Your task -
Please reproduce the material word for word from the line with "ro­dų ka­ta­lo­gus ga­lė­čiau" up to and including the line with "تاثیر گانودرما روی پوکی استخوان", leaving the pictures out of your answer.

Stored items
_ _ _ _ _

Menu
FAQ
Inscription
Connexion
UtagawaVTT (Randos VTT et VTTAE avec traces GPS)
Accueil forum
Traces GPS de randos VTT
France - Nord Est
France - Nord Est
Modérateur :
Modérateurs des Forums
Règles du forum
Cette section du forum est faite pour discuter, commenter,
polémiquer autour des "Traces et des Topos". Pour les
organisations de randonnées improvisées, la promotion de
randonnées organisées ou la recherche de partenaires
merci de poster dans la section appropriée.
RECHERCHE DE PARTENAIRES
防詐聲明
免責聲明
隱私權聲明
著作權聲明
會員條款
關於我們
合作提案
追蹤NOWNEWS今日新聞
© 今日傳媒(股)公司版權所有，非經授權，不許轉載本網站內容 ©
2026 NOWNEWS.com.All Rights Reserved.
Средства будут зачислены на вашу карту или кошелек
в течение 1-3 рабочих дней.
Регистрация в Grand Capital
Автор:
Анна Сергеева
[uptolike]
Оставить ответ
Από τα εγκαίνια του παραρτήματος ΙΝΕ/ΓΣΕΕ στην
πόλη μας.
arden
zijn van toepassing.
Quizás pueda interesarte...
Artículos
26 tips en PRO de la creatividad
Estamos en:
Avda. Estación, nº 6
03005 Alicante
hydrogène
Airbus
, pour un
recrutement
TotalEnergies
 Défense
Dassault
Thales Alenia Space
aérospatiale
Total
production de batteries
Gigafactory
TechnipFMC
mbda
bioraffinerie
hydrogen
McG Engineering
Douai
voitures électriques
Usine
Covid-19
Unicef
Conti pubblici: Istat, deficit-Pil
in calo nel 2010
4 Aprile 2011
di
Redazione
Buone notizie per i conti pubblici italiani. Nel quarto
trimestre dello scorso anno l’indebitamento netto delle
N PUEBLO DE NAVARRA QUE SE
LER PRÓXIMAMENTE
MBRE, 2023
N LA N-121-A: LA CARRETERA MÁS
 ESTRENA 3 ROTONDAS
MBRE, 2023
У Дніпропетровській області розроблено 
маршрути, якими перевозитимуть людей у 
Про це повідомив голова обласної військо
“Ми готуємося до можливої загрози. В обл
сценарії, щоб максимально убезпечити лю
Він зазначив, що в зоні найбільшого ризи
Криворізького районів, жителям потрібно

_ _ _ _ _

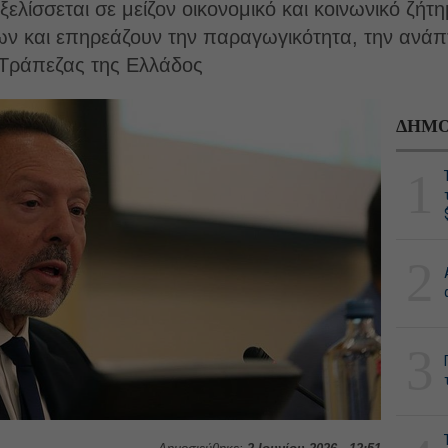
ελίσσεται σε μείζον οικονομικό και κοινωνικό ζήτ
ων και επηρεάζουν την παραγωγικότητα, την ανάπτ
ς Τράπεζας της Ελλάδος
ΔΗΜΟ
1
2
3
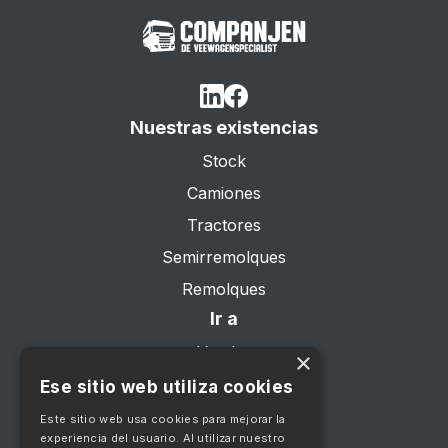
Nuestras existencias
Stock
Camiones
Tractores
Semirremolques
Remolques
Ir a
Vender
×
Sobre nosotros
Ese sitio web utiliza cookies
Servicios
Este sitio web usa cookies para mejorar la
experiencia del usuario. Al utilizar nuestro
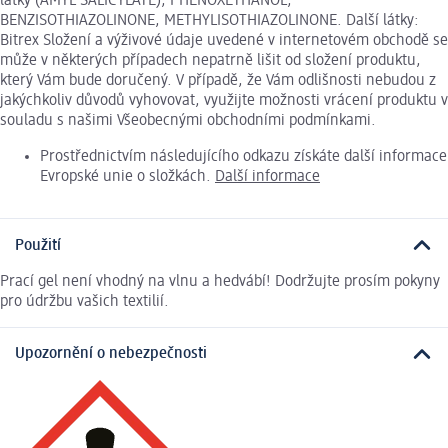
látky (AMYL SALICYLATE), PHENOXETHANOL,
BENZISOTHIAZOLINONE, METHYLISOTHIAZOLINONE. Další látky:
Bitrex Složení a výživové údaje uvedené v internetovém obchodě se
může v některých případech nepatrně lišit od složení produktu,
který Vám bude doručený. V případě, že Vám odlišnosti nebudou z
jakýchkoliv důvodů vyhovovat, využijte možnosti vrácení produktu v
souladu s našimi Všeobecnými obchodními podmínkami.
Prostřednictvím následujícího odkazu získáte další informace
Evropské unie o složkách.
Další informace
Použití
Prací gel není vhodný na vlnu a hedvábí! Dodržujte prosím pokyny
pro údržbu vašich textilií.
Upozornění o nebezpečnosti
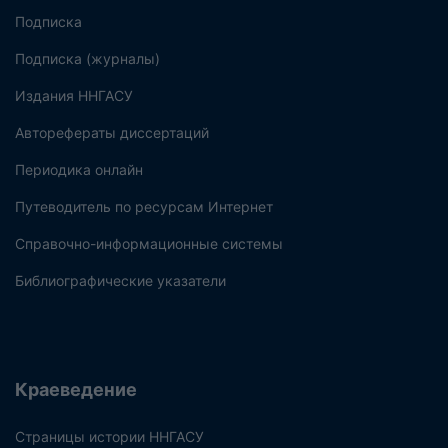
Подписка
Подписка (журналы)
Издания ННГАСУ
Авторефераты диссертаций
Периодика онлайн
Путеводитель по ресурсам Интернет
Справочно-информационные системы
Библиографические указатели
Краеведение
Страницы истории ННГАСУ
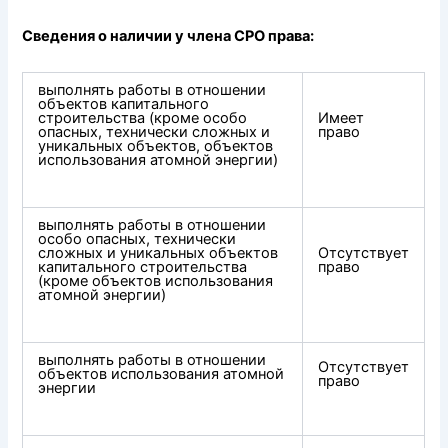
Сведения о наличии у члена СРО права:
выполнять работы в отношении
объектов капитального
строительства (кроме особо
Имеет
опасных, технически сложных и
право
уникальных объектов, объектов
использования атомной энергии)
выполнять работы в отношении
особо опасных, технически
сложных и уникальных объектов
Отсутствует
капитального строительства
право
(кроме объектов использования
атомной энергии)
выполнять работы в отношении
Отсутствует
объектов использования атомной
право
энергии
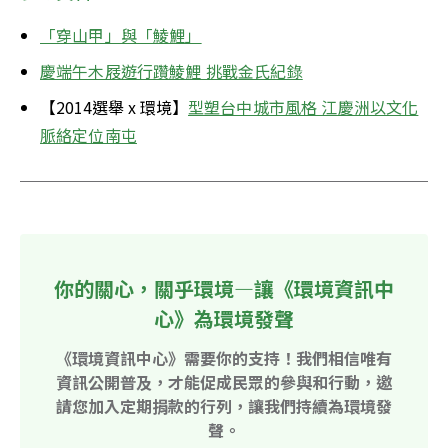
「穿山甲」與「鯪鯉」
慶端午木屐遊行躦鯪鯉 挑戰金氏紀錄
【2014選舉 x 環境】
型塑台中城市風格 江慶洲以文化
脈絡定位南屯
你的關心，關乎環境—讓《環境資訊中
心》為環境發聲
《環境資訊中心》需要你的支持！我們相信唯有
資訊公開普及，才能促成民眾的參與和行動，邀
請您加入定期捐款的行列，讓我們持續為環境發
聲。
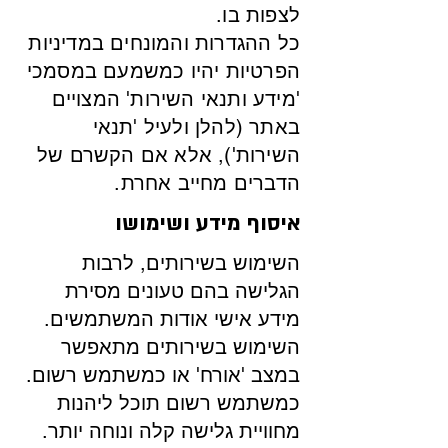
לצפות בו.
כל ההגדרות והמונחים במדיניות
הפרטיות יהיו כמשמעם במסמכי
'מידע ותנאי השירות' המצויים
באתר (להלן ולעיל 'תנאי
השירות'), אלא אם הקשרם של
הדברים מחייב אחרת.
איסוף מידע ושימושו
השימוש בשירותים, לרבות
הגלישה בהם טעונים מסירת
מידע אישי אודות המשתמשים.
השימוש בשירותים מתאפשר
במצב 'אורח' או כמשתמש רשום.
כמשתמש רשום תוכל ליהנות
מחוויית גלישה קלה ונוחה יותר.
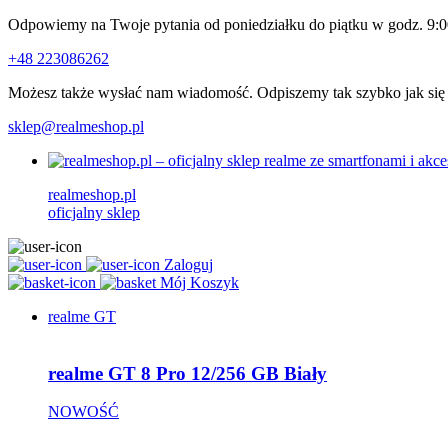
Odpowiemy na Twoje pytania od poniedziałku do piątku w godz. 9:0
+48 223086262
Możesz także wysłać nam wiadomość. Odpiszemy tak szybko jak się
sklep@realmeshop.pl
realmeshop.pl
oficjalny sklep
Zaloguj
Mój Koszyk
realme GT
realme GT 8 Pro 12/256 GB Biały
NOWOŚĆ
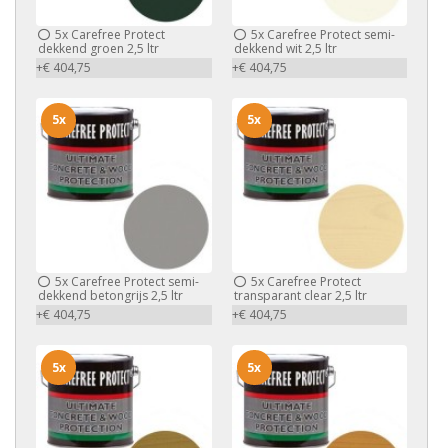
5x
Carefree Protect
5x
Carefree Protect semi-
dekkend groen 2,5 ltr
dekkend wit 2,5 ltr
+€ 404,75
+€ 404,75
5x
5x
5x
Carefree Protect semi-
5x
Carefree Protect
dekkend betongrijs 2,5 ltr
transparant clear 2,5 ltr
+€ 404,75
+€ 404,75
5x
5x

_ _ _ _ _

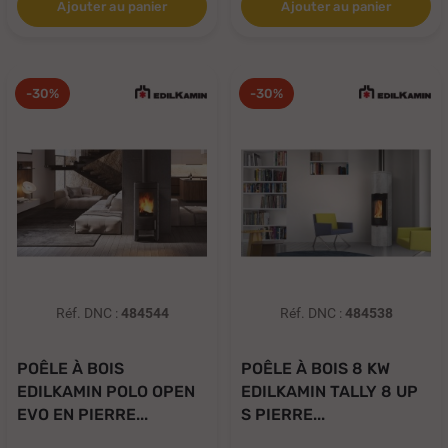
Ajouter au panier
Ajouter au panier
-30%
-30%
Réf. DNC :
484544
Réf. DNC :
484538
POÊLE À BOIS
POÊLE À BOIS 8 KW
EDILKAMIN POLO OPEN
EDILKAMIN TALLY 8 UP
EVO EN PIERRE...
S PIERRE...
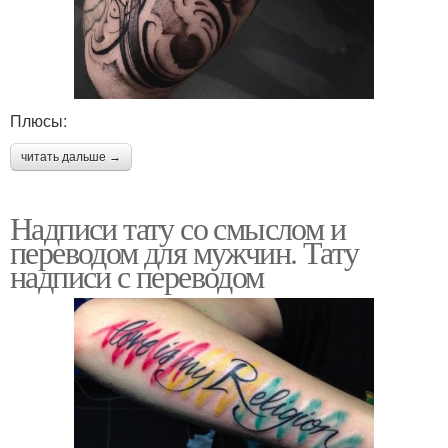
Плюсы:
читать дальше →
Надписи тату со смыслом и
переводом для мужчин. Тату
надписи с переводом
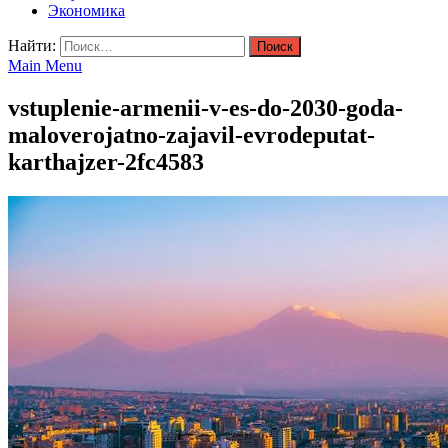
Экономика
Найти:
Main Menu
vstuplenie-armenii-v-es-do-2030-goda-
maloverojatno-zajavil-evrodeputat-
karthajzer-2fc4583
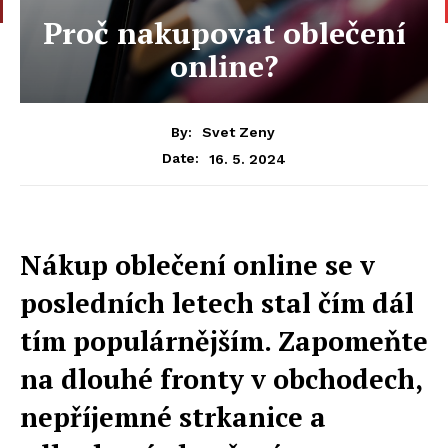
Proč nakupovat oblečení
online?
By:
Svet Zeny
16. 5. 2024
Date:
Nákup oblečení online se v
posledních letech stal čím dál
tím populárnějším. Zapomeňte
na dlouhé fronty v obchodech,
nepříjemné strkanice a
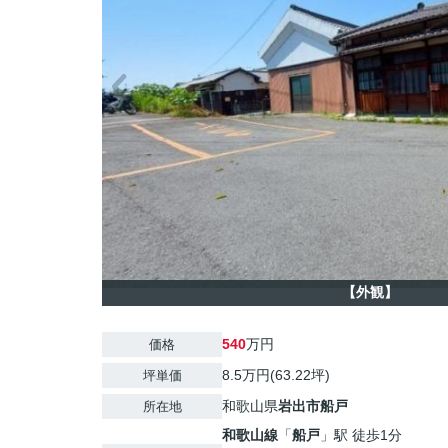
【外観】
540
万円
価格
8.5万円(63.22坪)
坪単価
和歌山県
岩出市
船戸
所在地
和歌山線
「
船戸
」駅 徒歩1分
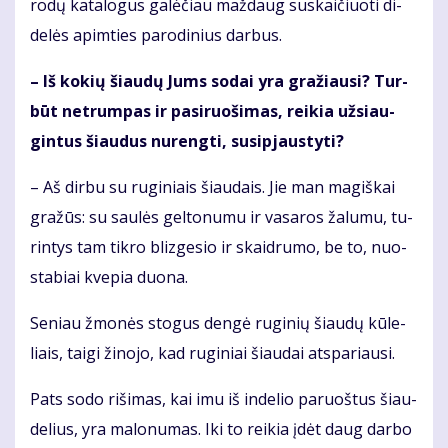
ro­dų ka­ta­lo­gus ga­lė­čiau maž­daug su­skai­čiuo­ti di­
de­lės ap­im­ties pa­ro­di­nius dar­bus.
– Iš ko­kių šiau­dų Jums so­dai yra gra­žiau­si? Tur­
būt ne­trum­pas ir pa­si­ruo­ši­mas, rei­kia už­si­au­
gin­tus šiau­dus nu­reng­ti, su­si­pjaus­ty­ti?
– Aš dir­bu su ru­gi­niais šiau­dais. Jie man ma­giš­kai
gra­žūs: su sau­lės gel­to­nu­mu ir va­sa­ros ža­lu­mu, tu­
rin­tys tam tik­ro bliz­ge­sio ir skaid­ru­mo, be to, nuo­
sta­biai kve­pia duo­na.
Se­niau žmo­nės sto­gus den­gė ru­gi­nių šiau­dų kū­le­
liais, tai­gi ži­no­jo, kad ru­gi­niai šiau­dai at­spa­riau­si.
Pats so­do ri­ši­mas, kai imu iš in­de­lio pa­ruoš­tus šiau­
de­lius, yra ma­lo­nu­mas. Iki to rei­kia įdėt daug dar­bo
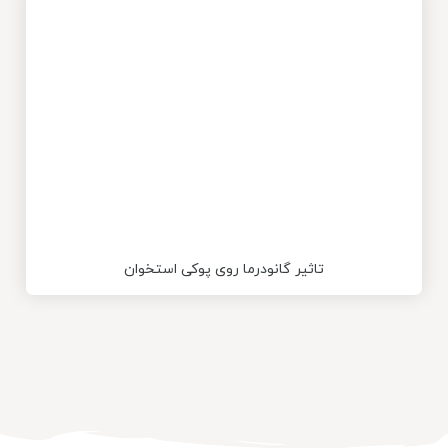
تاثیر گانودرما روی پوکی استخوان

_ _ _ _ _

Exercise output -
ro­dų ka­ta­lo­gus ga­lė­čiau maž­daug su­skai­čiuo­ti di­
de­lės ap­im­ties pa­ro­di­nius dar­bus.
– Iš ko­kių šiau­dų Jums so­dai yra gra­žiau­si? Tur­
būt ne­trum­pas ir pa­si­ruo­ši­mas, rei­kia už­si­au­
gin­tus šiau­dus nu­reng­ti, su­si­pjaus­ty­ti?
– Aš dir­bu su ru­gi­niais šiau­dais. Jie man ma­giš­kai
gra­žūs: su sau­lės gel­to­nu­mu ir va­sa­ros ža­lu­mu, tu­
rin­tys tam tik­ro bliz­ge­sio ir skaid­ru­mo, be to, nuo­
sta­biai kve­pia duo­na.
Se­niau žmo­nės sto­gus den­gė ru­gi­nių šiau­dų kū­le­
liais, tai­gi ži­no­jo, kad ru­gi­niai šiau­dai at­spa­riau­si.
Pats so­do ri­ši­mas, kai imu iš in­de­lio pa­ruoš­tus šiau­
de­lius, yra ma­lo­nu­mas. Iki to rei­kia įdėt daug dar­bo
تاثیر گانودرما روی پوکی استخوان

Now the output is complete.